On Monday Williams will step out on to the platform with Daley for the synchro, with the older diver counting the numbers for their dive. The partnership was formed only in November after Matty Lee – Daley’s gold-medal winning partner of Tokyo 2020 and Williams’s regular partner – had to pull out because of injury. Since that point the pair have been training separately as Daley lives in the United States.

Williams, who will also compete solo in the 10m platform, credits Daley with improving his diving since they started competing together. “He is better than me,” he says bluntly. “So I guess when I’m training with him, I’m trying to get to where he is.” He also pays tribute to Lee – the pair are great friends and have matching tattoos – and seems genuinely delighted that the 26-year-old will be in Paris to watch. “He’ll be up there on the board with me, cheering me on,” he says.

Williams is determinedly self-deprecating, arguing briefly that his presence in Paris is down to the fact that “so little people do it, it’s a very niche sport” – but when he talks about how it feels to compete, it is clear he has the required Olympic combination of talent, a hunger to win and an abundance of sheer bloody determination.

“Doing a good dive in competition … it feels great,” he explains. “Doing a dive and coming out and you’ve got nines or 10s, that for divers is the best feeling, especially in competitions.

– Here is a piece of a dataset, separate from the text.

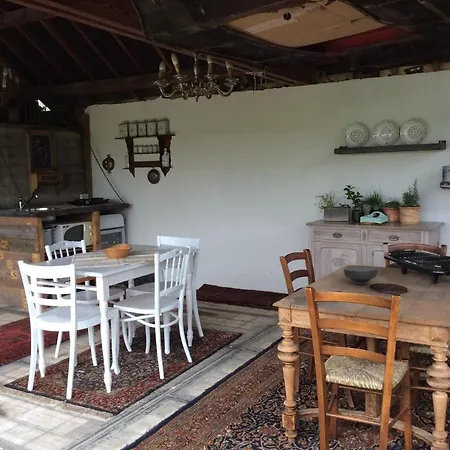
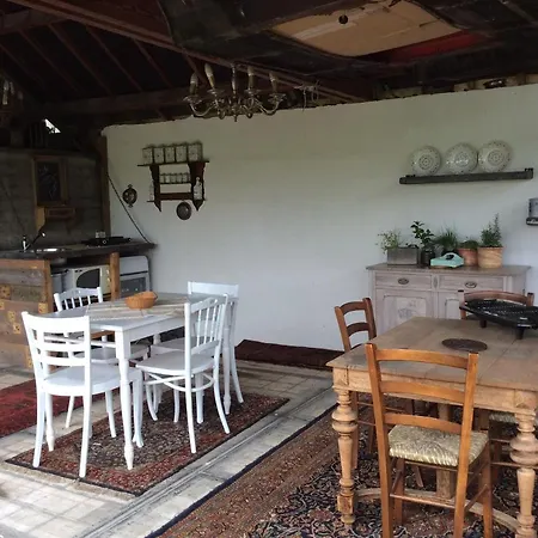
- bowl [342,265,379,285]
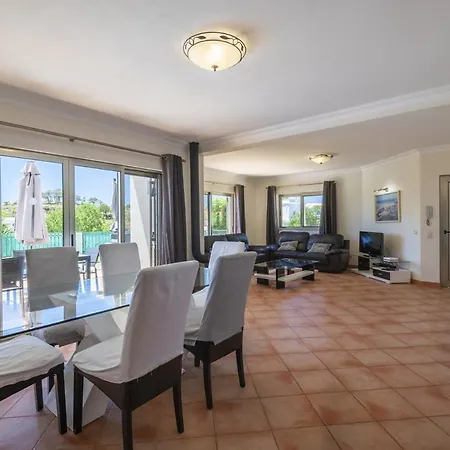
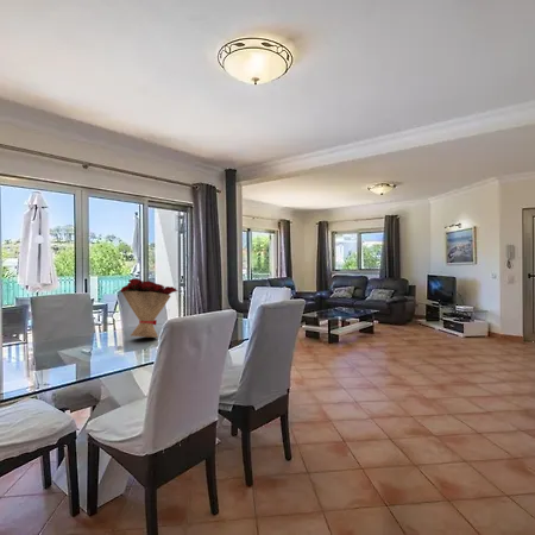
+ flower bouquet [119,277,180,339]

It feels good in training when you do a good dive, but it’s nowhere near the same as when the pressure is on and got one chance, and you actually perform.”

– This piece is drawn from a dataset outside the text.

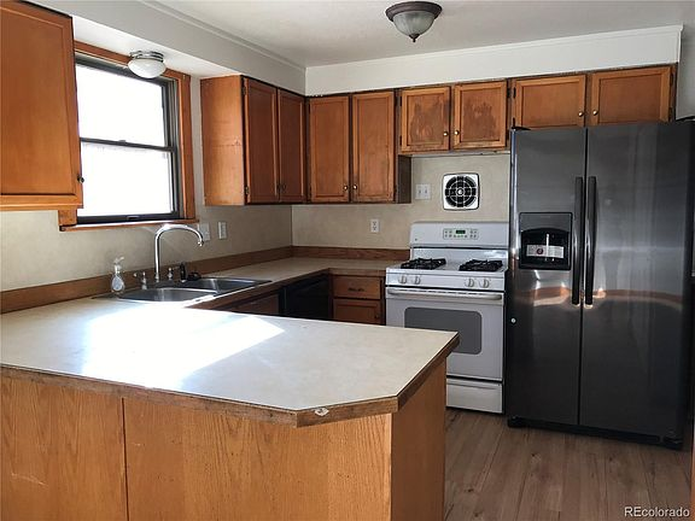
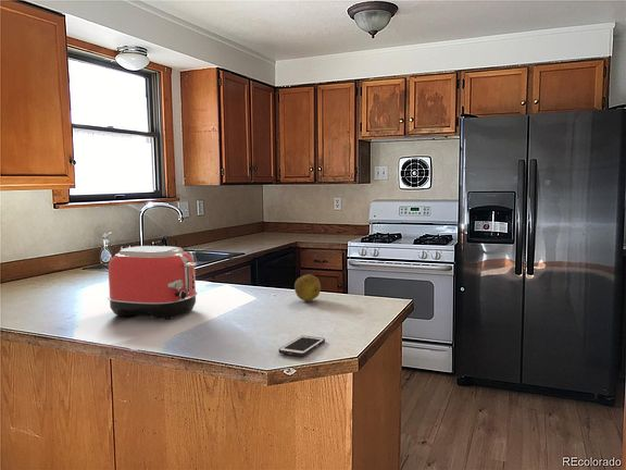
+ fruit [293,273,322,302]
+ toaster [107,245,198,321]
+ cell phone [277,335,326,357]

Coming into Paris, Williams’s form is strong. In February he and Daley won silver medals at the world championships in Doha, to match the silver Williams had won with Lee in the event in 2022. He became a double gold medallist at the 2022 Commonwealth Games in Birmingham (in the men’s synchro platform with Lee, and the mixed synchro platform with Andrea Spendolini-Sirieix).

In Paris, Williams feels he perhaps has something to prove after his first Olympics in Tokyo 2020, when he came 27th. “Tokyo was boring, there was nobody in the crowd and I was doing awfully, and I couldn’t get pumped because I didn’t really care,” he says. “Which is awful because I enjoy competitions, but there was literally no one there and it felt like it was nothing. This time there’ll be people there so it will be fun.”

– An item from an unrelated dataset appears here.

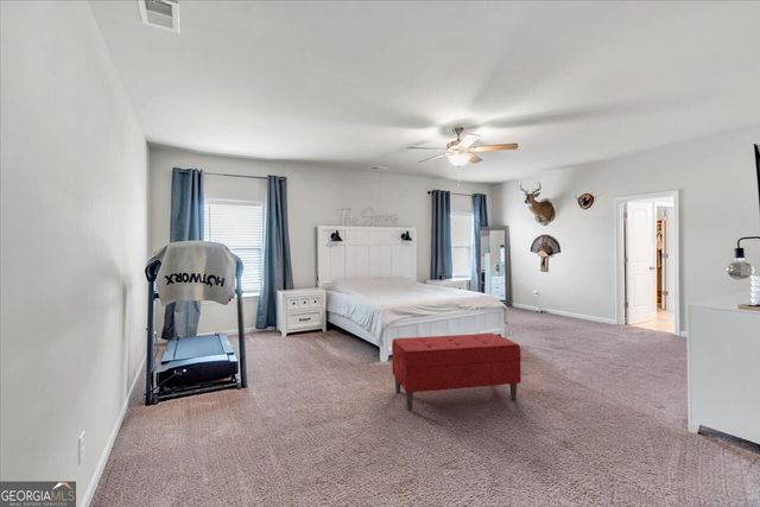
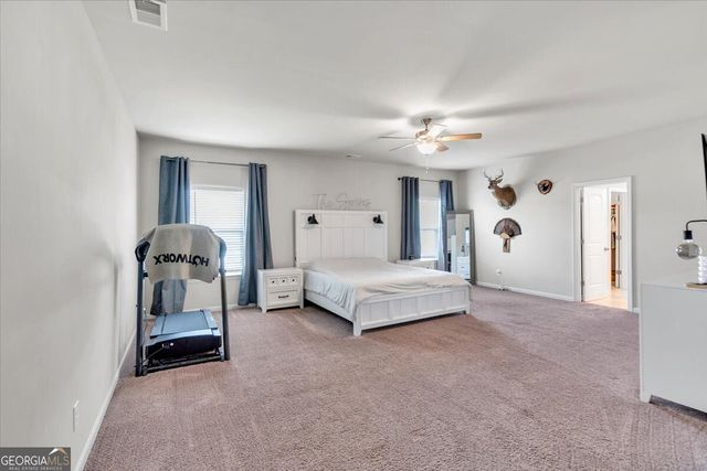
- bench [391,332,522,411]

Does he think the crowds in Paris will help him perform. “I’m sure if I had done well in Tokyo, I would be saying it didn’t matter,” he jokes. “But I didn’t so hopefully it does.”

Williams, a Hackney boy who started doing gymnastics alongside his mother when he was little more than a toddler, started diving when he was nine, after picking up a leaflet from the Crystal Palace Diving Club and credits his presence at Paris 2024 to his parents’ sacrifices.

“My dad had a few years where he literally couldn’t work because he had to take me from school to training, and it was not like we’re well off,” he says. “I appreciate it so much what they’ve done for me, and hopefully I can pay them back by doing this.”

Asked about life after Paris 2024, he talks of plans to run the London Marathon and go on holiday. But there is little money in diving, medallists do not receive prize money and divers receive funding of £28,000 in Great Britain, largely thanks to the National Lottery.

“I need to figure out my life at some point,” he laughs. “After I finish this, I’ve got nothing. I can’t walk into a bank [for a job] and be like: ‘So I can jump off high boards and go in the water with a little bit of splash.’ That’s not going to get me anything.”